My father’s imprint was indelible on both me and my son, who called his grandfather Boopah, based on his favorite book as a toddler, "Daddy and Me: A Photo Story of Arthur Ashe and his Daughter Camera,” by Ashe’s wife, Jeanne Moutoussamy-Ashe. (In that book, Ashe’s daughter called her grandfather Boompah.)
In the same way that Boopah taught me, I taught my son how to love traveling and respect differences of opinions and cultures. I taught him, with the help of Boopah, how to be a proud Black man despite the hardships that come with it. It couldn’t have been easy to be told that a house you’d like to rent is available, until you show up, and they take one look at you and tell you the house has been rented.

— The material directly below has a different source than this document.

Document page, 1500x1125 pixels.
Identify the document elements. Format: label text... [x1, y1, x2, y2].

I watched my dad’s face crumble the day we went from house to house in Nashville, when we’d moved to the city so he could teach at Meharry Medical College.
Despite (or maybe because of) the setbacks and discrimination my father faced, he taught me to stand up to injustice and be proud of myself when I did the right thing, and to question myself when I slipped up and went low. I instilled that in my son.

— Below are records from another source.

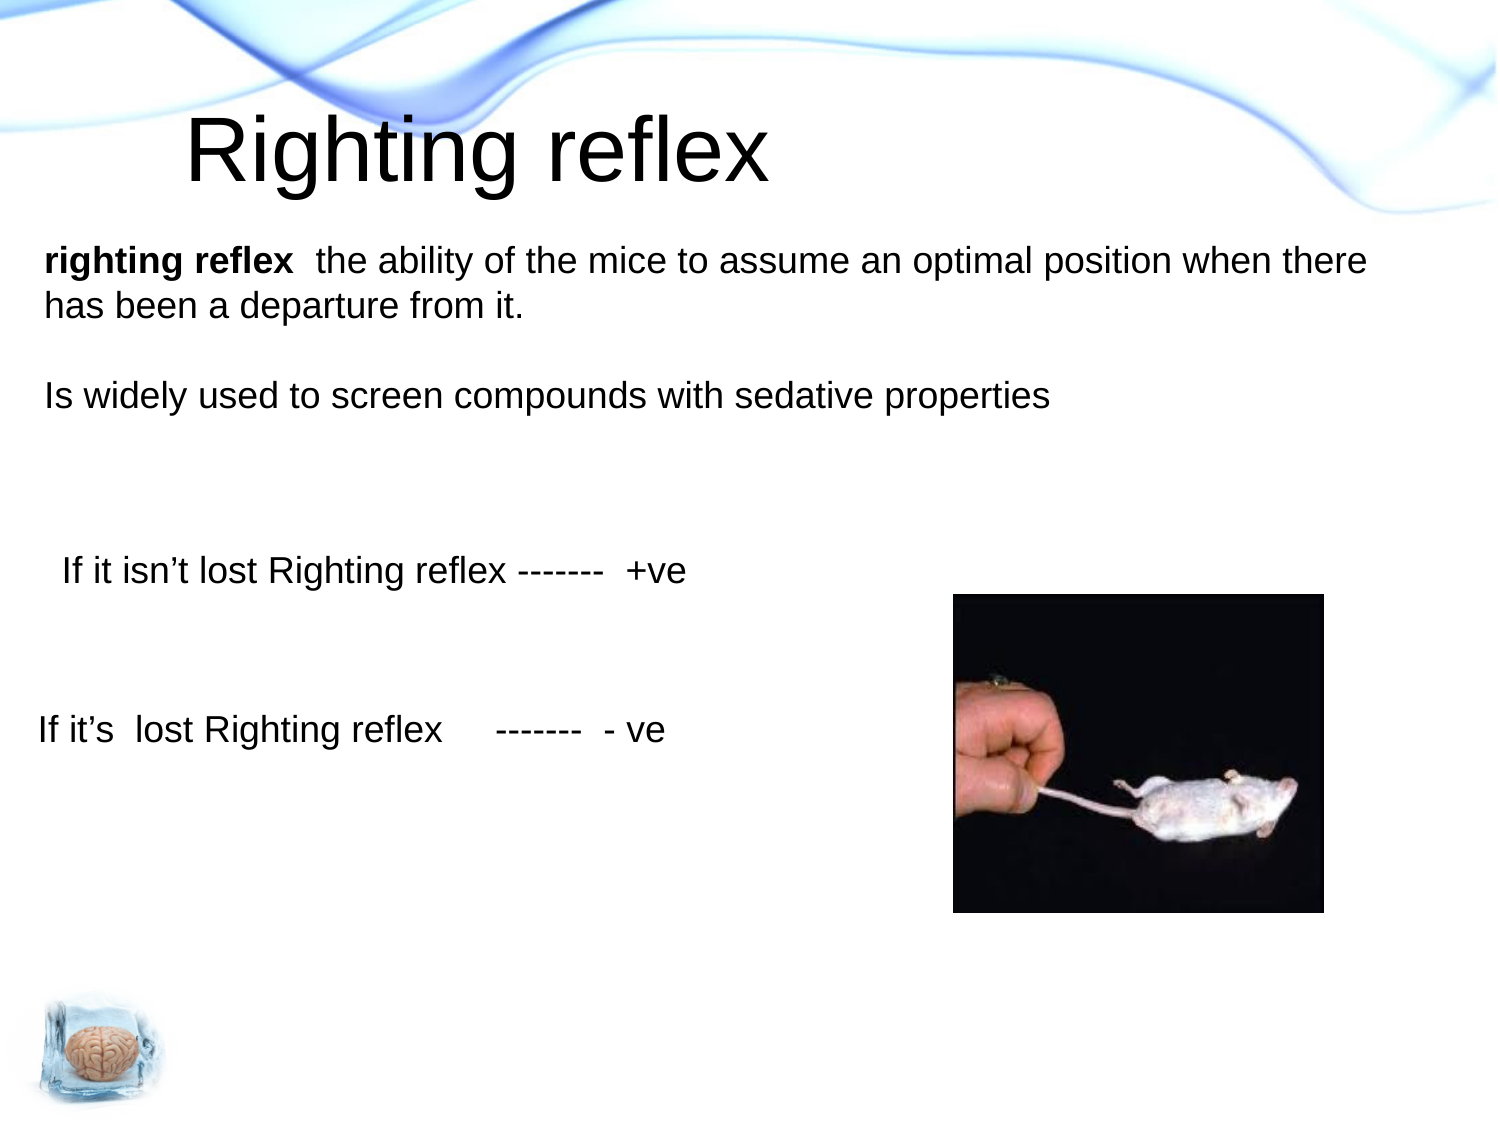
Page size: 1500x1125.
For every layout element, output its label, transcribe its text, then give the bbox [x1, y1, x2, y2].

text_box If it isn’t lost Righting reflex ------- +ve [46, 538, 703, 599]
text_box righting reflex the ability of the mice to assume an optimal position when there has been a departure from it. Is widely used to screen compounds with sedative properties [29, 228, 1447, 424]
picture [0, 0, 1500, 1125]
text_box Righting reflex [27, 82, 954, 220]
text_box If it’s lost Righting reflex ------- - ve [23, 697, 744, 758]
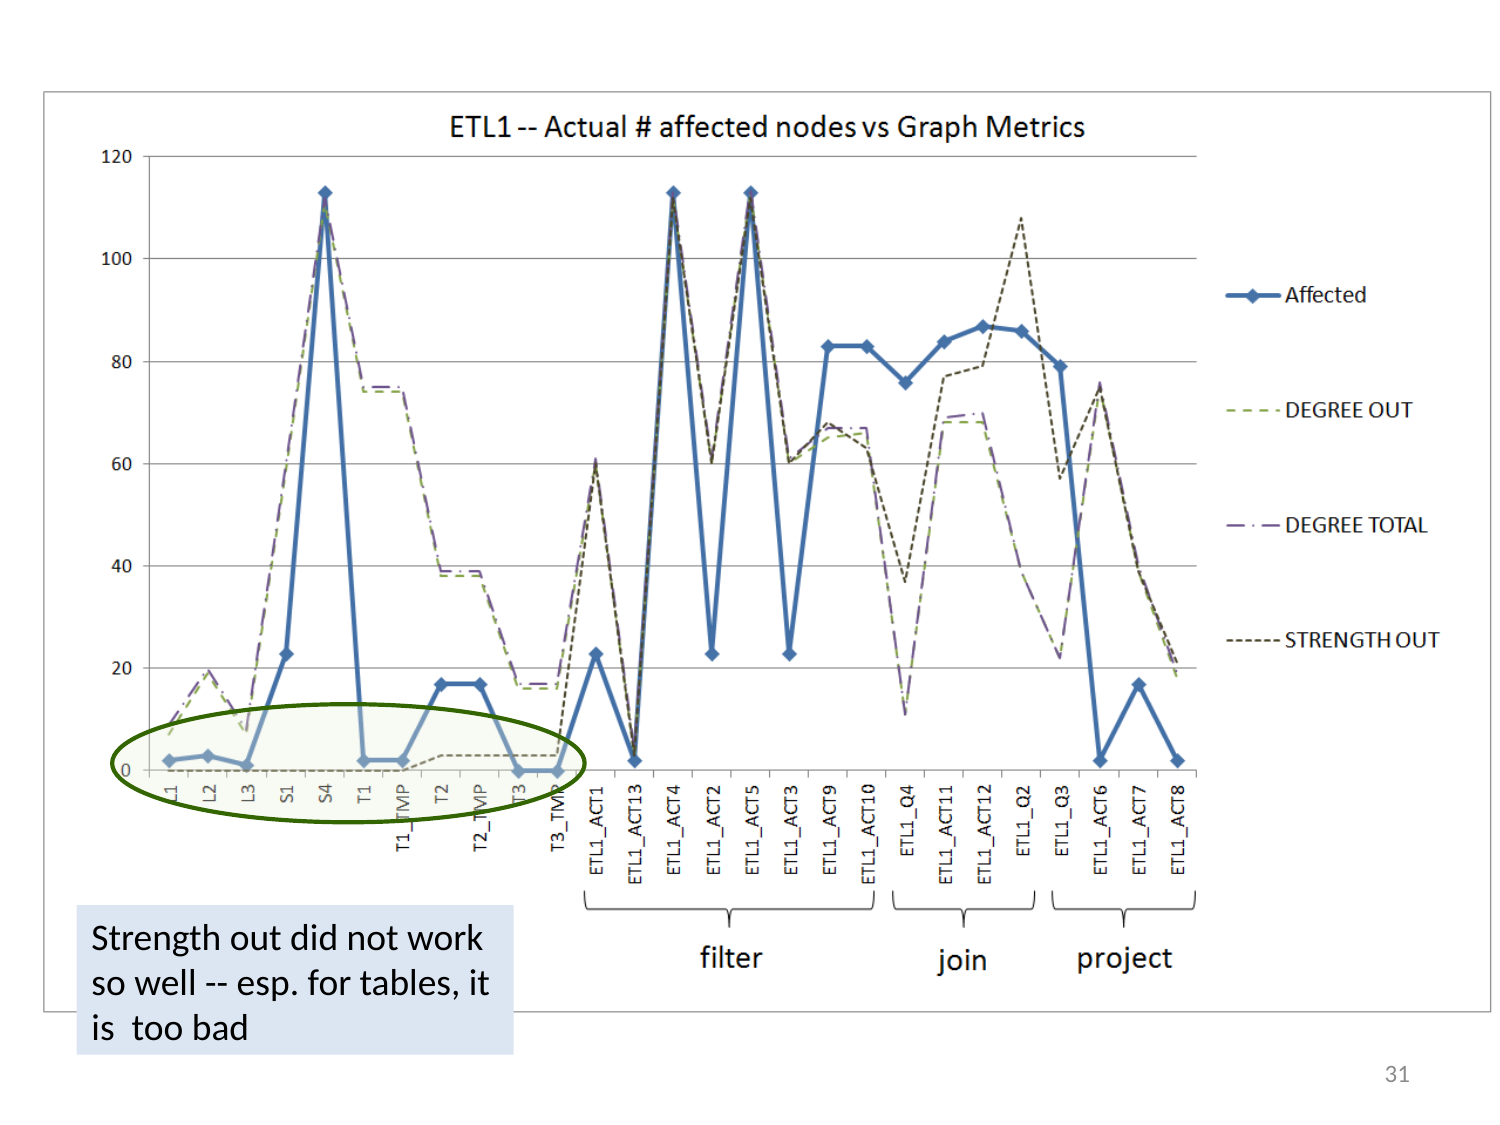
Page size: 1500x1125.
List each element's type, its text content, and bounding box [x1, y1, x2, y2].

slide_number 31 [1074, 1042, 1425, 1103]
text_box Strength out did not work so well -- esp. for tables, it is too bad [76, 1023, 514, 1055]
picture [40, 89, 1496, 1017]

But, like so many “regular fathers,” my father was not perfect. He had a daughter with his first wife before I was born and he was not present in her life. My sister and I became close after we became mothers, and her daughter and my son are like siblings now. If I look for a silver lining in my father’s faults, it would be he taught me to love, openly, fiercely. And that’s what I’m doing with my sister now.
A few weeks after he died, San Diego State University, where he worked in the College of Sciences as the assistant dean for underrepresented students, asked me if they could have a “Celebration of Life” for him. Of course, I agreed.

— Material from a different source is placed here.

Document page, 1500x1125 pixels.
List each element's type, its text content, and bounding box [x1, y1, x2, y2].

What my son and I learned that day from the 30 or so students who traveled to the ceremony was that he was as much a mentor to them as he’d been to us. They told stories about celebrating their wins with him and how he pushed them when they doubted the attainable was possible. One student even told a story about how my father had encouraged her to reach out to Congressman John Lewis to endorse her for a teaching position at a historically Black college in Atlanta.
“Why would John Lewis recommend me? He doesn’t know who I am,” she had said to my dad. My father told her, “Well, he should know who you are because you’re worth knowing.” Today, she’s a professor at Morehouse, and John Lewis wrote a letter to endorse her.
My son and I sat and listened to story after story from Black, Latino and Indigenous students. It struck us how my father had supported them in their studies and well after they’d launched their careers. And what struck us the most was we didn’t know how great his reach was in other people’s lives.
We heard a repeated refrain of how impressed they all were that he had raised a daughter alone and was still able to accomplish and give so much to others — despite and because he was a Black man in America. My father did many wonderful things in his life, but the most important thing he taught me was how to raise my Black son with dignity, vision, empathy and grace.
Whenever I look at my son, I see my father’s influence and love surrounding us both. Not just a Black father, but a father. And that’s what I want this world to recognize now and forever.
Rebekah Sager is a journalist, writer and mother. She’s currently working on a novel.